* [Exercise requirements]
Word-for-word reproduction, images excluded: copy every entry below.
-------- Data section
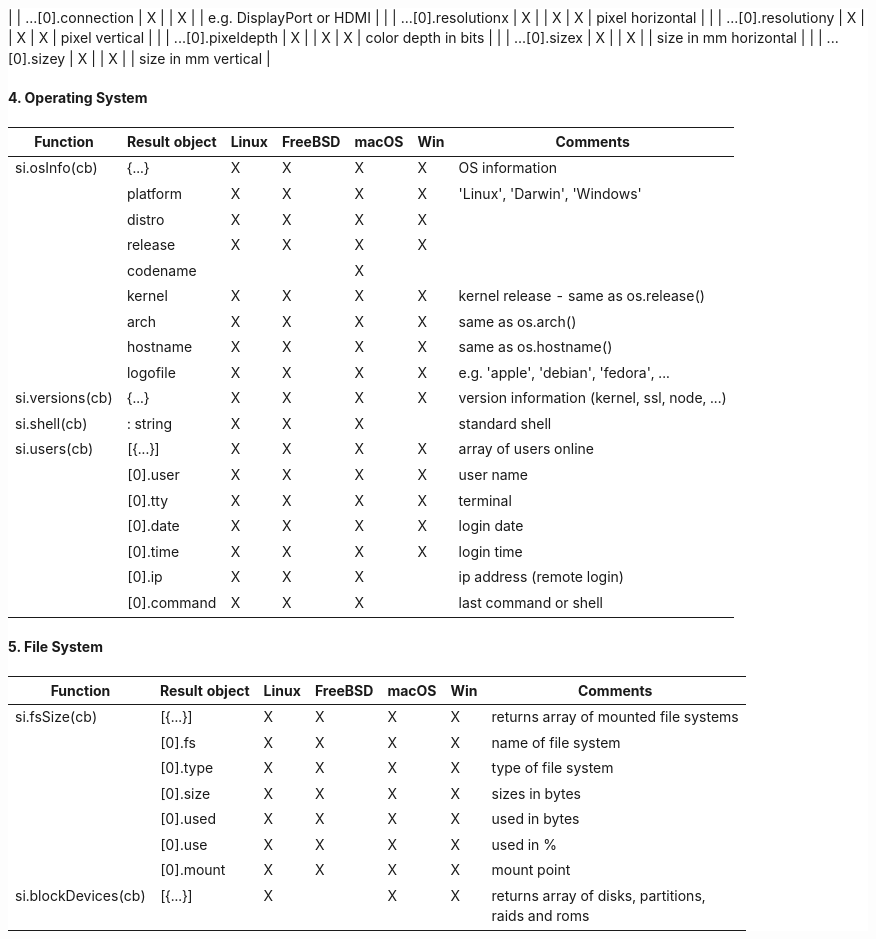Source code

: | | ...[0].connection | X |  | X |  | e.g. DisplayPort or HDMI |
| | ...[0].resolutionx | X |  | X | X | pixel horizontal |
| | ...[0].resolutiony | X |  | X | X | pixel vertical |
| | ...[0].pixeldepth | X |  | X | X | color depth in bits |
| | ...[0].sizex | X |  | X |  | size in mm horizontal |
| | ...[0].sizey | X |  | X |  | size in mm vertical |

#### 4. Operating System

| Function        | Result object | Linux | FreeBSD | macOS | Win | Comments |
| --------------- | ------------- | ----- | ------- | --- | --- | -------- |
| si.osInfo(cb) | {...} | X | X | X | X | OS information |
| | platform   | X | X | X | X | 'Linux', 'Darwin', 'Windows' |
| | distro | X | X | X | X |  |
| | release | X | X | X | X |  |
| | codename | | | X |  |  |
| | kernel | X | X | X | X | kernel release - same as os.release() |
| | arch | X | X | X | X | same as os.arch() |
| | hostname | X | X | X | X | same as os.hostname() |
| | logofile | X | X | X | X | e.g. 'apple', 'debian', 'fedora', ... |
| si.versions(cb) | {...} | X | X | X | X | version information (kernel, ssl, node, ...) |
| si.shell(cb) | : string | X | X | X |  | standard shell |
| si.users(cb) | [{...}] | X | X | X | X | array of users online |
| | [0].user | X | X | X | X | user name |
| | [0].tty | X | X | X | X | terminal |
| | [0].date | X | X | X | X | login date |
| | [0].time | X | X | X | X | login time |
| | [0].ip | X | X | X |  | ip address (remote login) |
| | [0].command | X | X | X |  | last command or shell |

#### 5. File System

| Function        | Result object | Linux | FreeBSD | macOS | Win | Comments |
| --------------- | ------------- | ----- | ------- | --- | --- | -------- |
| si.fsSize(cb) | [{...}] | X | X | X | X | returns array of mounted file systems |
| | [0].fs | X | X | X | X | name of file system |
| | [0].type | X | X | X | X | type of file system |
| | [0].size | X | X | X | X | sizes in bytes |
| | [0].used | X | X | X | X | used in bytes |
| | [0].use | X | X | X | X | used in % |
| | [0].mount | X | X | X | X | mount point |
| si.blockDevices(cb) | [{...}] | X |  | X | X | returns array of disks, partitions,<br>raids and roms |

[npm-image]: https://img.shields.io/npm/v/systeminformation.svg?style=flat-square
[npm-url]: https://npmjs.org/package/systeminformation
[downloads-image]: https://img.shields.io/npm/dm/systeminformation.svg?style=flat-square
[downloads-url]: https://npmjs.org/package/systeminformation
[license-url]: https://github.com/sebhildebrandt/systeminformation/blob/master/LICENSE
[license-img]: https://img.shields.io/badge/license-MIT-blue.svg?style=flat-square
[npmjs-license]: https://img.shields.io/npm/l/systeminformation.svg?style=flat-square
[changelog-url]: https://github.com/sebhildebrandt/systeminformation/blob/master/CHANGELOG.md
[caretaker-url]: https://github.com/sebhildebrandt
[caretaker-image]: https://img.shields.io/badge/caretaker-sebhildebrandt-blue.svg?style=flat-square
[nodejs-url]: https://nodejs.org/en/
[docker-url]: https://www.docker.com/
[daviddm-img]: https://img.shields.io/david/sebhildebrandt/systeminformation.svg?style=flat-square
[daviddm-url]: https://david-dm.org/sebhildebrandt/systeminformation
[issues-img]: https://img.shields.io/github/issues/sebhildebrandt/systeminformation.svg?style=flat-square
[issues-url]: https://github.com/sebhildebrandt/systeminformation/issues
[mmon-npm-url]: https://npmjs.org/package/mmon
[mmon-github-url]: https://github.com/sebhildebrandt/mmon
[smc-code-url]: https://github.com/mmarcon/node-smc
[osx-cpu-temp-url]: https://github.com/lavoiesl/osx-cpu-temp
----------------
* [Task result]
Source code

: | | ...[0].connection | X |  | X |  | e.g. DisplayPort or HDMI |
| | ...[0].resolutionx | X |  | X | X | pixel horizontal |
| | ...[0].resolutiony | X |  | X | X | pixel vertical |
| | ...[0].pixeldepth | X |  | X | X | color depth in bits |
| | ...[0].sizex | X |  | X |  | size in mm horizontal |
| | ...[0].sizey | X |  | X |  | size in mm vertical |

#### 4. Operating System

| Function        | Result object | Linux | FreeBSD | macOS | Win | Comments |
| --------------- | ------------- | ----- | ------- | --- | --- | -------- |
| si.osInfo(cb) | {...} | X | X | X | X | OS information |
| | platform   | X | X | X | X | 'Linux', 'Darwin', 'Windows' |
| | distro | X | X | X | X |  |
| | release | X | X | X | X |  |
| | codename | | | X |  |  |
| | kernel | X | X | X | X | kernel release - same as os.release() |
| | arch | X | X | X | X | same as os.arch() |
| | hostname | X | X | X | X | same as os.hostname() |
| | logofile | X | X | X | X | e.g. 'apple', 'debian', 'fedora', ... |
| si.versions(cb) | {...} | X | X | X | X | version information (kernel, ssl, node, ...) |
| si.shell(cb) | : string | X | X | X |  | standard shell |
| si.users(cb) | [{...}] | X | X | X | X | array of users online |
| | [0].user | X | X | X | X | user name |
| | [0].tty | X | X | X | X | terminal |
| | [0].date | X | X | X | X | login date |
| | [0].time | X | X | X | X | login time |
| | [0].ip | X | X | X |  | ip address (remote login) |
| | [0].command | X | X | X |  | last command or shell |

#### 5. File System

| Function        | Result object | Linux | FreeBSD | macOS | Win | Comments |
| --------------- | ------------- | ----- | ------- | --- | --- | -------- |
| si.fsSize(cb) | [{...}] | X | X | X | X | returns array of mounted file systems |
| | [0].fs | X | X | X | X | name of file system |
| | [0].type | X | X | X | X | type of file system |
| | [0].size | X | X | X | X | sizes in bytes |
| | [0].used | X | X | X | X | used in bytes |
| | [0].use | X | X | X | X | used in % |
| | [0].mount | X | X | X | X | mount point |
| si.blockDevices(cb) | [{...}] | X |  | X | X | returns array of disks, partitions,<br>raids and roms |

[npm-image]: https://img.shields.io/npm/v/systeminformation.svg?style=flat-square
[npm-url]: https://npmjs.org/package/systeminformation
[downloads-image]: https://img.shields.io/npm/dm/systeminformation.svg?style=flat-square
[downloads-url]: https://npmjs.org/package/systeminformation
[license-url]: https://github.com/sebhildebrandt/systeminformation/blob/master/LICENSE
[license-img]: https://img.shields.io/badge/license-MIT-blue.svg?style=flat-square
[npmjs-license]: https://img.shields.io/npm/l/systeminformation.svg?style=flat-square
[changelog-url]: https://github.com/sebhildebrandt/systeminformation/blob/master/CHANGELOG.md
[caretaker-url]: https://github.com/sebhildebrandt
[caretaker-image]: https://img.shields.io/badge/caretaker-sebhildebrandt-blue.svg?style=flat-square
[nodejs-url]: https://nodejs.org/en/
[docker-url]: https://www.docker.com/
[daviddm-img]: https://img.shields.io/david/sebhildebrandt/systeminformation.svg?style=flat-square
[daviddm-url]: https://david-dm.org/sebhildebrandt/systeminformation
[issues-img]: https://img.shields.io/github/issues/sebhildebrandt/systeminformation.svg?style=flat-square
[issues-url]: https://github.com/sebhildebrandt/systeminformation/issues
[mmon-npm-url]: https://npmjs.org/package/mmon
[mmon-github-url]: https://github.com/sebhildebrandt/mmon
[smc-code-url]: https://github.com/mmarcon/node-smc
[osx-cpu-temp-url]: https://github.com/lavoiesl/osx-cpu-temp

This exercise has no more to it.